Last week, I wrote about how feeding cows waste from the ethanol process, known as distillers grains, seems to increase incidence of the deadly pathogen E. coli 0157:H7. I added that — coincidentally or not — a recent spike in recalls of E. coli 0157:H7-tainted hamburger meat has coincided with a surge in distillers grains use in cow rations.
Over the weekend, I learned that feeding distillers grains to confined cows is hardly a new practice. Reading Nature’s Perfect Food: How Milk Became America’s Drink, by UC-Santa Cruz sociologist and food-studies scholar E. Melanie Dupuis, I came across this passage:
By the mid-nineteenth century, "swill" milk stables attached the the numerous in-city breweries and distilleries provided [New York City] with most of its milk. There, cows ate the brewers grain mush that remained after distillation and fermentation … As many as two thousand cows were located in one stable. According to one contemporary account, the visitor to one of these barns "will nose the dairy a mile off … Inside, he will see numerous low, flat pens, in which more than five hundred milch cows owned by different persons are closely huddled together amid confined air and the stench of their own excrements."

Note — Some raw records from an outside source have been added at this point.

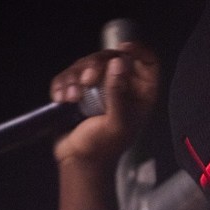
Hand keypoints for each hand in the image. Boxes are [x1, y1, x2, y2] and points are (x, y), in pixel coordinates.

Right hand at [50, 42, 159, 164]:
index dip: (138, 51)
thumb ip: (118, 93)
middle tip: (87, 81)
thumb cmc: (104, 146)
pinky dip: (63, 83)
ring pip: (87, 63)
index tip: (123, 49)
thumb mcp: (117, 122)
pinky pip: (69, 75)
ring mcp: (98, 86)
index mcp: (140, 92)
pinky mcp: (77, 89)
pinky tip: (61, 99)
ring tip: (71, 98)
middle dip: (96, 64)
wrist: (78, 160)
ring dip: (75, 76)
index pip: (148, 62)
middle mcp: (121, 85)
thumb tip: (119, 63)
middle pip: (111, 57)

Evidently, in that era before pasteurization or even a germ theory of disease, sanitary troubles raged. This was the dawn of fresh milk as a mass-produced, mass-consumed commodity, and the filthy conditions in these urban feedlots produced what Dupuis calls "an incredibly dangerous food": "a thin, bluish fluid, ridden with bacteria yet often called ‘country milk.’"
Interestingly, urban infant mortality rates — "by the 1840s, an infant born in the city had a 50 percent chance of living to the age of five" — far outstripped those in rural areas, where kids drank milk from cows that fed on grass.

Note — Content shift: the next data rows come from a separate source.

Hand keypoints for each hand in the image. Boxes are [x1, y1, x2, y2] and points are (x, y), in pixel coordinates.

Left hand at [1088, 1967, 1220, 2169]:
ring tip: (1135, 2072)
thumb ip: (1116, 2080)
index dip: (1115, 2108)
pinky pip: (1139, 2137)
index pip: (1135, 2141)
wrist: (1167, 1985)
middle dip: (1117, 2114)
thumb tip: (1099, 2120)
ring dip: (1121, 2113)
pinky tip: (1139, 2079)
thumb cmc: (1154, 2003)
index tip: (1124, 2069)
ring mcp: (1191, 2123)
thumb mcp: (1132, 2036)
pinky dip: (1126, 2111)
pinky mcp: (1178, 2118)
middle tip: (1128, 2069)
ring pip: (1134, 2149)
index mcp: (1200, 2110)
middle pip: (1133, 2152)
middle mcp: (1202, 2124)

Dupuis correctly notes that distillers grains are "in fact quite nutritious" — high in protein, vitamins, and fat. This insight would suggest that the health problems associated with 19th-century urban "swill" milk resulted from unsanitary conditions combined with lack of pasteurization, not from the choice of feed.
But before letting the recent surge of distillers grain use off the hook, we should remember that that the feedstock for 19th century distillers grains would have been what we would now think of as "heirloom" varieties of corn and other grains, grown in living soil.
Today, of course, we’re feeding our cows distillers grains from genetically modified, hybridized corn grown in soil lashed with artificial fertilizers, herbicides, pesticides, and fungicides. It seems likely enough that today’s product might not be quite as nutritious as yesterday’s.
Then there’s the fact that feeding cows grain and grain products, as opposed to grass, seems to raise the acid level of their stomachs, causing all manner of problems, including strains of E. coli quite dangerous to humans, such as infamous 0157:H7. Might some of the 19th century health problems have stemmed from this factor?
At any rate, Dupuis’ book is so far a great read: a pungently written, lavishly documented critical history of milk’s career as "nature’s perfect food."